Exercise brief =>
Repeat word for word, please, only the lines from the one that includes "D - 10967 Berlin" through the final line of the data.

Page-level text extractions =>
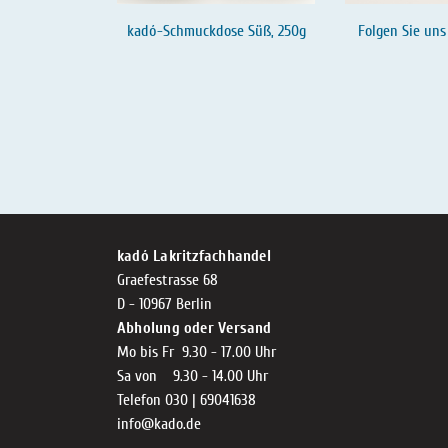
kadó-Schmuckdose Süß, 250g
Folgen Sie uns
kadó Lakritzfachhandel
Graefestrasse 68
D - 10967 Berlin
Abholung oder Versand
Mo bis Fr 9.30 - 17.00 Uhr
Sa von 9.30 - 14.00 Uhr
Telefon 030 | 69041638
info@kado.de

Solution to this exercise =>
D - 10967 Berlin
Abholung oder Versand
Mo bis Fr 9.30 - 17.00 Uhr
Sa von 9.30 - 14.00 Uhr
Telefon 030 | 69041638
info@kado.de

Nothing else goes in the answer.